Genesis Day 39: Dealing with Conflict
Do you like conflict? Most people don’t.
It often shows up when you are not expecting it. It’s not that you are unaware of the tension, it is just a matter of timing when it comes to a head.
How do you handle it? How does the Bible tell us to handle it?
Some people think Christianity, with our famous “turn the other cheek” verse, means that followers of Jesus are “door mats” – that aggressors merely wipe their feet on us.
I can be guilty of letting a situation fester. You know, when something is wrong, and I don’t bring it up. I know my tendency and so I need to be intentional about engaging conflict. You might wonder if that is in accordance with the Bible.
There are verses in the Bible that tell us, “If possible, so far as it depends on you, be at peace with all men” (Rom 12:18).
How exactly do we do that? Is it by avoiding conflict? The short answer is, No! This episode with Abraham is instructive to that end, and it will lead to something remarkable.
The story starts with Abimelech showing up at Abraham’s place. Plus, he brings the commander of his army, Phicol. Interesting that he brought the commander of the army!
You may remember Abimelech. Back in chapter 20, this is the king that Abraham and Sarah lied to regarding their marriage. God spoke to Abimelech, and disaster was averted.
Now, seeing how God has blessed Abraham, they ask him to swear that he will be at peace with them, and Abraham does. I imagine Abimelech remembers how Abraham once lied to him. He wants real assurance, and Abraham obliges.

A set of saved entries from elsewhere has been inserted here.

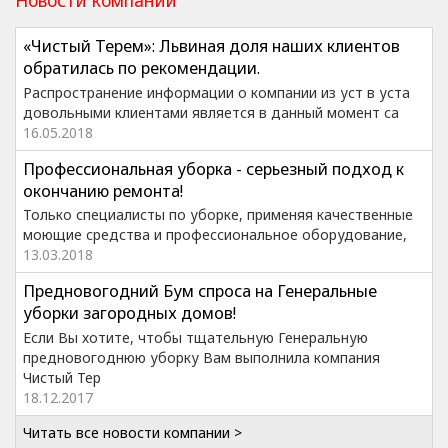
Новости компании
«Чистый Терем»: Львиная доля наших клиентов
обратилась по рекомендации.
Распространение информации о компании из уст в уста
довольными клиентами является в данный момент са
16.05.2018
Профессиональная уборка - серьезный подход к
окончанию ремонта!
Только специалисты по уборке, применяя качественные
моющие средства и профессиональное оборудование,
13.03.2018
Предновогодний Бум спроса на Генеральные
уборки загородных домов!
Если Вы хотите, чтобы тщательную Генеральную
предновогоднюю уборку Вам выполнила компания
Чистый Тер
18.12.2017
Читать все новости компании >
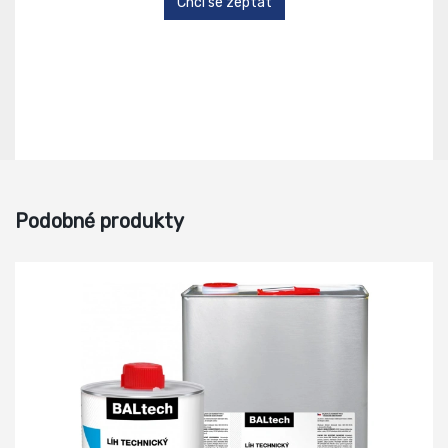
Chci se zeptat
Podobné produkty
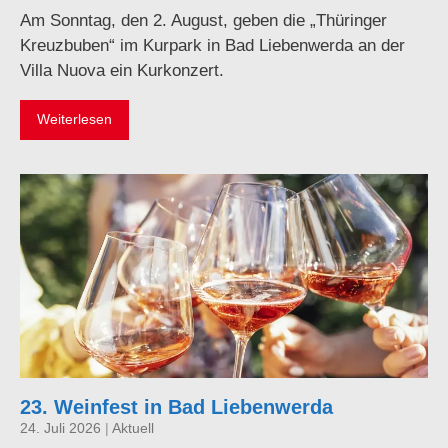
Am Sonntag, den 2. August, geben die „Thüringer
Kreuzbuben“ im Kurpark in Bad Liebenwerda an der
Villa Nuova ein Kurkonzert.
Weiterlesen
23. Weinfest in Bad Liebenwerda
24. Juli 2026
|
Aktuell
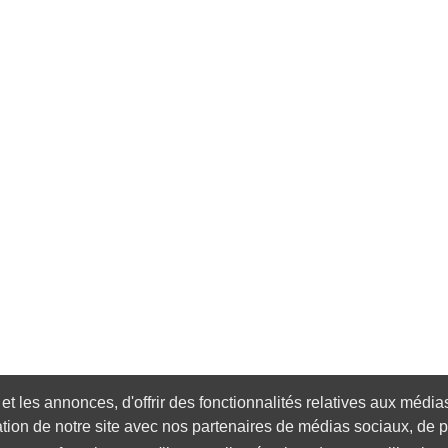
 les annonces, d'offrir des fonctionnalités relatives aux médias 
tion de notre site avec nos partenaires de médias sociaux, de pu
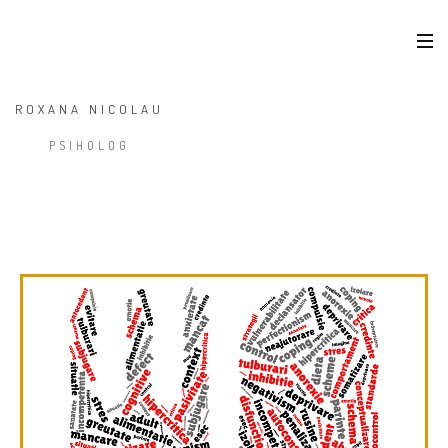
ROXANA NICOLAU
PSIHOLOG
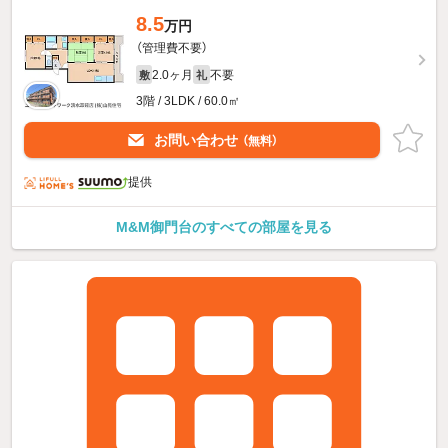
8.5
万円
（管理費不要）
2.0ヶ月
不要
敷
礼
3階 / 3LDK / 60.0㎡
お問い合わせ
（無料）
提供
M&M御門台のすべての部屋を見る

But, the next thing that happens, is Abraham complains about a water well.
Fascinating. Abraham doesn’t wait. He does not delay the conflict. Is he trying to “pick a fight”?
No, I believe he realizes that if he lets the situation fester, then the entire treaty could blow up.
“Keeping the peace” often involves the hard road of resolving conflict.
I said earlier that I have to intentionally engage in this sort of open confrontation. I learned years ago that when you don’t deal with relational problems, the price for solving those problems always goes up. It never goes down. Long-lasting peace require relationships of honesty.
Abraham and Abimelech found their way through a tough situation back in chapter 20. They continue this rather remarkable behavior.
Abraham cements the understanding that the well is his with the offering of seven lambs. Not a large amount of money, but an important gesture.
Abraham names the location, Beersheba. You name things you own.
I mentioned that the result of confronting this conflict yields a remarkable result—that remarkable result is that Abraham, the wandering nomad, now owns a piece of land.
Abraham now owned a small part of the land God had promised him. By granting Abraham rights to a well, Abimelech had made it possible for Abraham to live there permanently and had acknowledged his legal right, at least to water. In other words, after so many delays the promises of land and descendants at last seem on their way to fulfillment.
He plants a tree that is known for its long life and he calls on the name of the Lord with a new name, El Olam, Everlasting God. That name is only used here, in this verse. Perhaps Abraham has found God to be what He has promised long ago to Abraham.